Endlich Autofahren: Blinde in Forchheim geben Gas

9.5.2015, 14:14 Uhr
Manfred Voit ist hochgradig sehbehindert, möchte aber testen wie es ist, als Blinder Auto zu fahren. Deshalb setzt er die Dunkelbrille auf.

© Carmen Schwind Manfred Voit ist hochgradig sehbehindert, möchte aber testen wie es ist, als Blinder Auto zu fahren. Deshalb setzt er die Dunkelbrille auf.

"Der fährt wie ein Blinder!" So wird in dem einen oder anderen Auto durchaus mal geschimpft. Am Samstag dagegen durften Blinde und Sehbehinderte zeigen, dass sie mit Hilfe eines professionellen Beifahrers richtig gut im Auto unterwegs sind, denn in Forchheim fand auf dem Freigelände an der Boschstraße das vom Bayerischen Blinden- und Sehbehindertenbund (BBSV) organisierte Event „Autofahren für Blinde“ statt.

Fahrlehrer Andy Zacher vom Verkehrsbildungsinstitut (VBI) erzählt, dass normal sehende Fahrschüler beim ersten Versuch Auto zu fahren den Motor meistens abwürgen.
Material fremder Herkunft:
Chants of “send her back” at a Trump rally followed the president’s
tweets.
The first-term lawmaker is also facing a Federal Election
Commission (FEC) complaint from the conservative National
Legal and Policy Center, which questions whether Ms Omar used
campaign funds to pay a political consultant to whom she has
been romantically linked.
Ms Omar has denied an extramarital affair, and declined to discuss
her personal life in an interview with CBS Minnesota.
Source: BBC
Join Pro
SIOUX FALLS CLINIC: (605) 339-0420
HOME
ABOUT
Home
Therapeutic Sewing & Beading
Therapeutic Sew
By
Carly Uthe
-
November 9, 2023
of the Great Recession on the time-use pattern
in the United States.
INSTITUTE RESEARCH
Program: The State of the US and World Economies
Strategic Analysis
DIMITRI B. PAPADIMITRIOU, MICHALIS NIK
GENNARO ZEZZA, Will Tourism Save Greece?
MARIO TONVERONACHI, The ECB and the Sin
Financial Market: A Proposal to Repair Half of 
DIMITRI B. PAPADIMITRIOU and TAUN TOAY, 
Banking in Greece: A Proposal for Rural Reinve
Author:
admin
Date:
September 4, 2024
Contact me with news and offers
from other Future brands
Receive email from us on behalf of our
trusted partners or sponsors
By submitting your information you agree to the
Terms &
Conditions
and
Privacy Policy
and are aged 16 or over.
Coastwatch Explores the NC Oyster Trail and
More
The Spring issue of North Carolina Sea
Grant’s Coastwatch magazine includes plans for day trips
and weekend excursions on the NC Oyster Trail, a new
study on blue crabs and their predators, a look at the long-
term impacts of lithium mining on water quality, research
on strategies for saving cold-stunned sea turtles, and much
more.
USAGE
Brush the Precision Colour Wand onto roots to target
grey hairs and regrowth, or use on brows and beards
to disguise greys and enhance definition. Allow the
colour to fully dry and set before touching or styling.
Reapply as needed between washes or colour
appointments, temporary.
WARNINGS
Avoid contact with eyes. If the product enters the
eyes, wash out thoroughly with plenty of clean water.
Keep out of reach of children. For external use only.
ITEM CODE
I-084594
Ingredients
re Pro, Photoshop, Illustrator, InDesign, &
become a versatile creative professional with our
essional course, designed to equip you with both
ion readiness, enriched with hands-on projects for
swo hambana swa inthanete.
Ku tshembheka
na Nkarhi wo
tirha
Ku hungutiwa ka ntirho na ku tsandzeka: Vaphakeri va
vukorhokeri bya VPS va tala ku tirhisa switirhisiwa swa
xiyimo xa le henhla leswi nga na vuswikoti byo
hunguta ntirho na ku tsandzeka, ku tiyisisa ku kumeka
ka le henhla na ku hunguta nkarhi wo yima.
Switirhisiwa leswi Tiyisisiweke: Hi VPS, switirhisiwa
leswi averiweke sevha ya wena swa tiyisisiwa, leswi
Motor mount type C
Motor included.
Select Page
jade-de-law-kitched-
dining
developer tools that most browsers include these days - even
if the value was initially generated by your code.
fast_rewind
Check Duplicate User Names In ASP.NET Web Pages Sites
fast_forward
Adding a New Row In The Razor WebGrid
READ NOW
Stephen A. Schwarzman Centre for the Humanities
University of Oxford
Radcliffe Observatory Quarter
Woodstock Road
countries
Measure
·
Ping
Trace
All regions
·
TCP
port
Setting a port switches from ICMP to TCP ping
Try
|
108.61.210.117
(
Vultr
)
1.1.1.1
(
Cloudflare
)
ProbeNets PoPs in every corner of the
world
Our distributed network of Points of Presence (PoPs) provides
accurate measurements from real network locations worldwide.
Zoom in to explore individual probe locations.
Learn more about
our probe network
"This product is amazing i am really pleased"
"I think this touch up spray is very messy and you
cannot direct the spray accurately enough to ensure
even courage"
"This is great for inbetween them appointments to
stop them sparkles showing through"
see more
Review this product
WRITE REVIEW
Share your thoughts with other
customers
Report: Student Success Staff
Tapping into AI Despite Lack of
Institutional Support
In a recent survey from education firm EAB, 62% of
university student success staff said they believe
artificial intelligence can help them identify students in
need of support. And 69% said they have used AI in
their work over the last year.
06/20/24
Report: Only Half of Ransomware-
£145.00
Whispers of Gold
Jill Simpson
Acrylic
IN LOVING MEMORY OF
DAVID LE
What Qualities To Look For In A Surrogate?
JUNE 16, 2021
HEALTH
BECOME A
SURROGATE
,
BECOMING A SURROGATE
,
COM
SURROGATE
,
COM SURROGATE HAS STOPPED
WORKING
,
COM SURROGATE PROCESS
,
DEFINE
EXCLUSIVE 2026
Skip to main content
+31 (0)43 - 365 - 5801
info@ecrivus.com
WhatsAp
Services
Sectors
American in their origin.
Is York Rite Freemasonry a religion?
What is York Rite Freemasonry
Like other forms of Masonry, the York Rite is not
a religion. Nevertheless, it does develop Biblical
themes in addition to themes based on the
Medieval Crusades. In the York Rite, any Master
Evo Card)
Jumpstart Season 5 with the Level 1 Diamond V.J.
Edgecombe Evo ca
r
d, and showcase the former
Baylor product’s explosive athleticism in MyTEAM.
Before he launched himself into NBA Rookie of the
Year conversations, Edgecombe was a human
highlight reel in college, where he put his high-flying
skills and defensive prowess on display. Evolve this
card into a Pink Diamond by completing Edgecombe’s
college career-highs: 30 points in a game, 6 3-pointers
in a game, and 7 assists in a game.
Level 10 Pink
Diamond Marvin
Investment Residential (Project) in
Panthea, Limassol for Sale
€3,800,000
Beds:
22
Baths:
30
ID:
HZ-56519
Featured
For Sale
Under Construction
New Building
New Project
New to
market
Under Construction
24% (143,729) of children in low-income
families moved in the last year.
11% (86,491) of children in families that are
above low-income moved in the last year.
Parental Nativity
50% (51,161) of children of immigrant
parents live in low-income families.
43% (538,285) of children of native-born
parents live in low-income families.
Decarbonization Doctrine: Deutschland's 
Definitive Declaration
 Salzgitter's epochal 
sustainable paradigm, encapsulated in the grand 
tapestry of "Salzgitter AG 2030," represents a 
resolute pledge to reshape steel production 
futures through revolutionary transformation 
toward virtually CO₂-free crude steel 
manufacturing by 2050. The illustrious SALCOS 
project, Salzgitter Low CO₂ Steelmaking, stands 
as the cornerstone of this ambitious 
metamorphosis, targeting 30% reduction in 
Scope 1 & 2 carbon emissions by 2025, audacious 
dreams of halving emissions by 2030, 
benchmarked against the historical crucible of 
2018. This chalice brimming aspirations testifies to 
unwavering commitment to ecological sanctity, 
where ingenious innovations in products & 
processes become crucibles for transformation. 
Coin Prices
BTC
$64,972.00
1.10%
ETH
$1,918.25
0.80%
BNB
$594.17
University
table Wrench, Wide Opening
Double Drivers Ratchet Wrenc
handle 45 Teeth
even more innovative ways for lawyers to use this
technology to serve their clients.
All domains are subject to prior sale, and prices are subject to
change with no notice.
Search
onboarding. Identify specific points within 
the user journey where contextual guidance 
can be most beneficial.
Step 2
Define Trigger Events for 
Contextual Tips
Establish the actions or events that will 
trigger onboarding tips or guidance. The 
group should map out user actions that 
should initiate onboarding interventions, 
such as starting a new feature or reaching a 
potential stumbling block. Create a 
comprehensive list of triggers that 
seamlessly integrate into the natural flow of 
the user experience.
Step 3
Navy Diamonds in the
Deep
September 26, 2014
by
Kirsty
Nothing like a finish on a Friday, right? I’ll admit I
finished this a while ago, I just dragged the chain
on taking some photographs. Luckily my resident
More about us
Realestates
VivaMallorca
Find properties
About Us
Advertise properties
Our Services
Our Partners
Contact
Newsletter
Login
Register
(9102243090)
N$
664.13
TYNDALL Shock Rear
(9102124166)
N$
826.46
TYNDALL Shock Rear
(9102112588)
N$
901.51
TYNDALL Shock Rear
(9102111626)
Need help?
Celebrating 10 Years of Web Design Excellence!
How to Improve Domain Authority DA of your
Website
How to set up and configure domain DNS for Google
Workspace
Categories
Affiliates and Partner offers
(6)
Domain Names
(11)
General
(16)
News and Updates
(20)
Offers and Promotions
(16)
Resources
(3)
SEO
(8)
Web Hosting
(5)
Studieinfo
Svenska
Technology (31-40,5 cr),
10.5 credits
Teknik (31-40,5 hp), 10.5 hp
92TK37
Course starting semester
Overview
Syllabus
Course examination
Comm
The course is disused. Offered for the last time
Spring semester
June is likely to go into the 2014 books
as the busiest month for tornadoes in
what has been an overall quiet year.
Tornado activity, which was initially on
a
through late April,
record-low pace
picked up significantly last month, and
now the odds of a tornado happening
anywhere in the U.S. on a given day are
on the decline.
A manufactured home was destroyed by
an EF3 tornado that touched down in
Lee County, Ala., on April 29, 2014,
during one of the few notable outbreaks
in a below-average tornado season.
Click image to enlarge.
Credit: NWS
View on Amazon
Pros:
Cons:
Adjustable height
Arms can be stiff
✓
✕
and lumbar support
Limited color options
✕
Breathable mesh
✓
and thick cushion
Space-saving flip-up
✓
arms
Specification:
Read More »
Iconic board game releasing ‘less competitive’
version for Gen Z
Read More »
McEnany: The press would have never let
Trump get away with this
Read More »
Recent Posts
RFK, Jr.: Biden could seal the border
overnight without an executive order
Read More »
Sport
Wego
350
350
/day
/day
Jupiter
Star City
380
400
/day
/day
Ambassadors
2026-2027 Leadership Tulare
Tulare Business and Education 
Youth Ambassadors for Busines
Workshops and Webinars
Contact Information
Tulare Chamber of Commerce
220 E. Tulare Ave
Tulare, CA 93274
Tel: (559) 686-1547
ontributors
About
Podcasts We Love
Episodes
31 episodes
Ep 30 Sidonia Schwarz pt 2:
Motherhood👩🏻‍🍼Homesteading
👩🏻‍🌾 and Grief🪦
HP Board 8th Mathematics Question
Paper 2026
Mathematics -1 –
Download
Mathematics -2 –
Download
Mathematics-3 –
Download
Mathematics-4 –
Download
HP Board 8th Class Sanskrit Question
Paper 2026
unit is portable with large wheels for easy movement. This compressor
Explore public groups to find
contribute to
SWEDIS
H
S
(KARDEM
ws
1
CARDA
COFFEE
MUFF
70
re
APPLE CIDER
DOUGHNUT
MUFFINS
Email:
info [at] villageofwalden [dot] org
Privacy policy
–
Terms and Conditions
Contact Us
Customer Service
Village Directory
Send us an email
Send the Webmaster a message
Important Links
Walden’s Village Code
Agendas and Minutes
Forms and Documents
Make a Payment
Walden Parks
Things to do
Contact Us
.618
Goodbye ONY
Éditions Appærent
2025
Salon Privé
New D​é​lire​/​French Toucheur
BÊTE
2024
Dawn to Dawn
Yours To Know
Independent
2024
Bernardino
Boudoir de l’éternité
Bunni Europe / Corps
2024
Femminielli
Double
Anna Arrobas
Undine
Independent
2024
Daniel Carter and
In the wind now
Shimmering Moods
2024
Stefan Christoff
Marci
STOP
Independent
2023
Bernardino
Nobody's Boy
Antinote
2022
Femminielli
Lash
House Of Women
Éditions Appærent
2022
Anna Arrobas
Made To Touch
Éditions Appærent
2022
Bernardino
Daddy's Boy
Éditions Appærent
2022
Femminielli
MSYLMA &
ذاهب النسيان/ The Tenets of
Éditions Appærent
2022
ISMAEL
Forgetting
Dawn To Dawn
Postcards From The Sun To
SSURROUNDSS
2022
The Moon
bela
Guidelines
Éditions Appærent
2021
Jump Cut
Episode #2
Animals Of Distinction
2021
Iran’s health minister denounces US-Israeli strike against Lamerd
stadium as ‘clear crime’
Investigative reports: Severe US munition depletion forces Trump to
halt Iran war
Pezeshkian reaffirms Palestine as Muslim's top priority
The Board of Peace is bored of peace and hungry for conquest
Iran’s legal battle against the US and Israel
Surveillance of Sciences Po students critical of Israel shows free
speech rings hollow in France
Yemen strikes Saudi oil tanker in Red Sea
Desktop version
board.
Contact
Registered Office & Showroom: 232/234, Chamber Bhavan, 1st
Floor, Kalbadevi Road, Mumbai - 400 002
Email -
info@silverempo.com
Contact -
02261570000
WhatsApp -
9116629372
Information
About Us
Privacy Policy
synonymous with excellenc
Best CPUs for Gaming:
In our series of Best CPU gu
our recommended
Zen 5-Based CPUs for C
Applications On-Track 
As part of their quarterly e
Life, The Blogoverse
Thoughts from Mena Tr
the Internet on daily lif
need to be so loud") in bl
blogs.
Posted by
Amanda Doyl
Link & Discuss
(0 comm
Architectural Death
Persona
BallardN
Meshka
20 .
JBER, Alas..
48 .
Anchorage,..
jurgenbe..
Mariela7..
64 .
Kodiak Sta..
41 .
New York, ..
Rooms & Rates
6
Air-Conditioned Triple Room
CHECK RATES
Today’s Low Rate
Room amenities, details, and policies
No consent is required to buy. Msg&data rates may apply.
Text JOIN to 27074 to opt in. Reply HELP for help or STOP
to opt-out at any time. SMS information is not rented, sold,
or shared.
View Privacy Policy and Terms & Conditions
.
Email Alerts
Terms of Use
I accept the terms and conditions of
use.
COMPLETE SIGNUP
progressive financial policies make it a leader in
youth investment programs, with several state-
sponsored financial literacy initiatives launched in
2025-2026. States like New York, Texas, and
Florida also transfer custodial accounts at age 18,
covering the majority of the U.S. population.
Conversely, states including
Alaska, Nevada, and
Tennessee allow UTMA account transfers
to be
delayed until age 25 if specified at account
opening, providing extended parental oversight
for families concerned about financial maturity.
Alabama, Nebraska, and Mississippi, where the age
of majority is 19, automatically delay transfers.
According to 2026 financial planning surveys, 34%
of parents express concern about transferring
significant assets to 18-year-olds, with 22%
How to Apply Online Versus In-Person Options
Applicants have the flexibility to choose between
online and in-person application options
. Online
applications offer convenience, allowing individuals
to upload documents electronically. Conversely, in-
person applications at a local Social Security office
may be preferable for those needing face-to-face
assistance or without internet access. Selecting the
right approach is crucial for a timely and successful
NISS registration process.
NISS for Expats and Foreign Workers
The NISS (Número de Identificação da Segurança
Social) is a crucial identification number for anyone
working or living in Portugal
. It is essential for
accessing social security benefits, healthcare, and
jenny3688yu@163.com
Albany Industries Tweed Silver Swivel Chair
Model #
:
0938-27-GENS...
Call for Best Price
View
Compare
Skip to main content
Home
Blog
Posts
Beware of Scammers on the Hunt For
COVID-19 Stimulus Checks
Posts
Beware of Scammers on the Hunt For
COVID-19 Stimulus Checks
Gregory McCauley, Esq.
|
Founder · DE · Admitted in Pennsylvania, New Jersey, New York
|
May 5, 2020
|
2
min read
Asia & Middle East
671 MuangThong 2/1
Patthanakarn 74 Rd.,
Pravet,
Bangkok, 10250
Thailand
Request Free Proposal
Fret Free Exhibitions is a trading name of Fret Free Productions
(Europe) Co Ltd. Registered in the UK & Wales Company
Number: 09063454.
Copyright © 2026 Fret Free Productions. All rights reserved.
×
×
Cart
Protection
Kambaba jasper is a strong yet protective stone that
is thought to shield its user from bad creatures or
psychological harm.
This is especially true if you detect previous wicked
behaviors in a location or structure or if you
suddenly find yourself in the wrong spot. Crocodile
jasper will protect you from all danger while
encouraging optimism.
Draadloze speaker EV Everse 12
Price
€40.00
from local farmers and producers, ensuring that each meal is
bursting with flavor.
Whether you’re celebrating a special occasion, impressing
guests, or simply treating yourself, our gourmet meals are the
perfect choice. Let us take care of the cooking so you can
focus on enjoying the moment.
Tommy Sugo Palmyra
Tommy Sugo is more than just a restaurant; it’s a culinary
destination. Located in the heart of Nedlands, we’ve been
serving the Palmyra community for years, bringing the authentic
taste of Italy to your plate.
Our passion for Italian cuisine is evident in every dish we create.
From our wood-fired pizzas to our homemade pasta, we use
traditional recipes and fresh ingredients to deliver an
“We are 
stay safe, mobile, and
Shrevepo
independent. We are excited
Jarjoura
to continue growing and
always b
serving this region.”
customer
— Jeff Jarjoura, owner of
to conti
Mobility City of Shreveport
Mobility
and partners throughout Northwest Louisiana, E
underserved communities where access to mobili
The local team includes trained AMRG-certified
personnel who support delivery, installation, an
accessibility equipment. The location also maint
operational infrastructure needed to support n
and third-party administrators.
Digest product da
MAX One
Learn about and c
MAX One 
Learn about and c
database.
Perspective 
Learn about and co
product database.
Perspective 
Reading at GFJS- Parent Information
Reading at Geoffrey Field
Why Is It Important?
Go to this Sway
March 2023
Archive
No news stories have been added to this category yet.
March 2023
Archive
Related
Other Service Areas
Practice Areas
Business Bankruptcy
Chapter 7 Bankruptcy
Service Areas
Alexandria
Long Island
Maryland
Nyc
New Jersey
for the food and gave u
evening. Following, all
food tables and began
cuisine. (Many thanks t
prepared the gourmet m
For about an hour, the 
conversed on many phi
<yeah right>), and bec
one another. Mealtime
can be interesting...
Sehbehinderten und Blinden würde das nicht passieren: „Die haben einfach ein anderes Feingefühl.“ Um den blinden oder sehbehinderten Fahrer die Richtung angeben zu können, nutzen die Fahrlehrer das Prinzip der Uhr. „Die meisten kennen ein Ziffernblatt und wissen, wohin sie lenken müssen, wenn ich sage: Fahr jetzt Richtung zehn Uhr“, erklärt Andy Zacher. Neu bei dieser Veranstaltung war, dass die Gäste auch einen LKW lenken durften. Und das wollten Petra Rupp und Anja Vogler unbedingt einmal ausprobieren.

"Leb' dein Leben jeden Augenblick"

Petra Rupp war mit ihrem Ehemann Josef gekommen. Sie ist sehbehindert und seit zehn Jahren nicht mehr Auto gefahren – und LKW noch nie. Josef Rupp freut sich für seine Frau, die seit ihrem Unfall nur noch zehn Prozent Sehkraft hat. „Wir standen damals mitten im Leben. Die Kinder waren aus dem Haus und wir wollten unser Leben genießen“, erzählt Rupp. Das Leben hatte sich für das Ehepaar komplett geändert: Radtouren macht er nur noch alleine und es bleibt mehr Hausarbeit an ihm hängen. „Ich kann nur raten: Leb‘ dein Leben jeden Augenblick, denn es kann ganz schnell etwas passieren“, empfiehlt Josef Rupp.

Anja Vogler dagegen hatte als Kind von acht Jahren eine Makuladegeneration und sieht noch weniger als Petra Rupp. Sie fand das als Kind gar nicht so schlimm, denn plötzlich kümmerten sich alle um sie. „In der Mitte sehe ich gar nichts. Außen ist es wie mit einer falschen Brille. Und Farben kann ich auch nicht sehen“, versucht sie ihre Sehfähigkeiten zu beschreiben. Und dann geht es los. Die beiden werden von Andy Zacher eingewiesen und geben im LKW kräftig Gas. Jeder Besucher darf 15 Minuten fahren, dann wird gewechselt. Nach ihrer Fahrt sind die beiden aufgedreht und erzählen, wie super die Fahrt war.

Ilona Schreml vom BBSV, die selbst sehbehindert ist, hatte die Veranstaltung für Blinde aus dem westlichen Oberfranken organisiert. Tatkräftige Unterstützung bekam sie von Josef Metzner, Kreisvorsitzender im Landesverband Bayerischer Fahrlehrer. Der hatte nicht nur Bierzeltgarnituren organisiert und aufgebaut, sondern lotste im Auto auch blinde Fahrer durch das Gelände. Einer seiner Fahrer war Wolfgang Kurzer, der für Autofahrer Tipps hat, wie diese mit Menschen mit Blindenstock umgehen sollen: Langsamer fahren und aufmerksamer sein. Wenn ein Blinder eine Straße überqueren will, dann anhalten und aus dem Auto rufen, dass er gehen kann. Oder gar aussteigen und über die Straße helfen. „Problem haben wir mit E-Autos, die wir nicht hören“, erklärt Kurzer.

Walter Bogensberger war früher leidenschaftlicher Autofahrer gewesen und in den Urlaub nach Kroatien gefahren. Seit zehn Jahren ist er auf einem Auge blind und kann auf dem anderen nur noch 20 Prozent sehen. Er ist begeistert, dass er hier mal wieder ans Steuer eines Autos darf. Der Bamberger Bezirksgruppenleiter des BBSV, Manfred Voit, ist hochgradig sehbehindert. Mit Fahrlehrer Alexander Scheid ließ er sich auf ein besonderes Experiment ein: Er wollte testen, wie es ist, als Blinder Auto zu fahren und setzte eine sogenannte Schwarzbrille auf. „Da muss man sich wirklich ganz auf den anderen verlassen, wie im echten Leben“, erzählt er nach der Fahrt. Auch habe er keinerlei Orientierung gehabt.